I think the biggest of those moves was putting Zdeno Chara and Dennis Seidenberg on the same defensive pairing, allowing the Bruins to play shut down defense no matter who the opposition put on the ice. The move allowed the Bruins to climb out of an 0-2 hole against Montreal in the first round, overwhelm Philadelphia in the second round and outlast Tampa Bay in the Eastern Conference finals. Chara and Seidenberg continued their dominance in the Finals against Vancouver, where they locked down the fragile twins, Daniel and Henrik Sedin.
Julien is the thinking man's coach. He runs a tight ship but he's not a screamer. He can find the right words when the occasion is needed, but he's not going to remind anyone of Vince Lombardi when it comes to making a speech. But he will make the right moves from the start of the season to the finish.
The latest sees him pulling center David Krejci off the first line between Milan Lucic and Rich Peverley (filling in for the concussed Nathan Horton) and moving him to a spot between Benoit Pouliot and Jordan Caron on the team's third unit. Julien moved Chris Kelly to Krejci's spot on the top line. I think it was a great way to wake up Krejci.
After a hot streak prior to the all-star game, Krejci was floating after the team returned from the break, seemingly skating at half speed. Since the Bruins lost two of their first three post-break games, Julien decided to act sooner rather than later.
In the first game following the move, Boston defeated Washington 4-1 Jan. 5. The victory and the margin were obvious benefits, but it was the overall team effort pleased Julien and Bruins fans even more.

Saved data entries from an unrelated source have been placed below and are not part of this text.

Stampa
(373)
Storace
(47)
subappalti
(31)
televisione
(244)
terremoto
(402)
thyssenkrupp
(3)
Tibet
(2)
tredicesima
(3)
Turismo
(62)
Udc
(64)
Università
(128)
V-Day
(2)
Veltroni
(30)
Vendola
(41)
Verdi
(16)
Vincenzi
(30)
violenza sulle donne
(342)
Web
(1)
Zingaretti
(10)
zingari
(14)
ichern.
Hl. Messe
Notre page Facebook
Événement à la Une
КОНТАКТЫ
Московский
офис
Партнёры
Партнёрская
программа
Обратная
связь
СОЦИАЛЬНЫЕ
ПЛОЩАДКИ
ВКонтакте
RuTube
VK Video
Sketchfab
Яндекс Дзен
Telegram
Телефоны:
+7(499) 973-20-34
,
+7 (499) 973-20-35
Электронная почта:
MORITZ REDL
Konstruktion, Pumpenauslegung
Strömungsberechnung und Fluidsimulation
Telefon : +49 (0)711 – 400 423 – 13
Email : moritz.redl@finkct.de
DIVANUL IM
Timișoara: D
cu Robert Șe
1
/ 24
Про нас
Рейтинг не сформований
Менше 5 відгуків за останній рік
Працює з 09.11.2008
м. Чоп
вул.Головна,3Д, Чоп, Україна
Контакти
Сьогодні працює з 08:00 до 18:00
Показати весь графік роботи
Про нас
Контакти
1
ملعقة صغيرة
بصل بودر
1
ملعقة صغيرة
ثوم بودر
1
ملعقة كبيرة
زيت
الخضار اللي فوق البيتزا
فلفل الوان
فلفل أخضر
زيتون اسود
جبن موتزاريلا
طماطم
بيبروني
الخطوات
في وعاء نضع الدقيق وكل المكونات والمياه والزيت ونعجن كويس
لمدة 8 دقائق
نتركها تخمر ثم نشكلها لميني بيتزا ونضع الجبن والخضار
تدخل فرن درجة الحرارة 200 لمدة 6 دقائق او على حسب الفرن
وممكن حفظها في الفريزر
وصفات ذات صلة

The Capitals game marked a return to form that the Bruins had in November in December. They ripped off a 20-3-1 streak between Nov. 1 and Dec. 28 that demonstrated they were capable of repeating last year's Stanley Cup championship.
Julien has the pulse of the team, almost always making the correct choice in goal when it comes to alternating between the White House-skipping Tim Thomas and Tuukka Rask. Additionally, he will adjust his defensive pairings and power play unit from time to time.
Krejci, almost predictably, is not happy about the move. Why should he be? He is probably the most talented all-around offensive player on the team and he was one of the key performers during last year's Stanley Cup run. But Krejci tends to relax when the hockey season reaches its dog days—which it is in right now—and the move may wake him up.
It's also not permanent. Julien will keep Krejci on the third line for a game or two or three, but you can be sure he'll return to his former sport as soon as Julien thinks it will result in increased production and consistency. I have full confidence in Julien's ability to use his talent in the proper way and allow the Bruins to get the most out of their considerable talent. Julien's penchant for making the right coaching moves should be enough to help the Bruins make another Stanley Cup run.
If they don't get there, it won't be because Julien is asleep at the switch.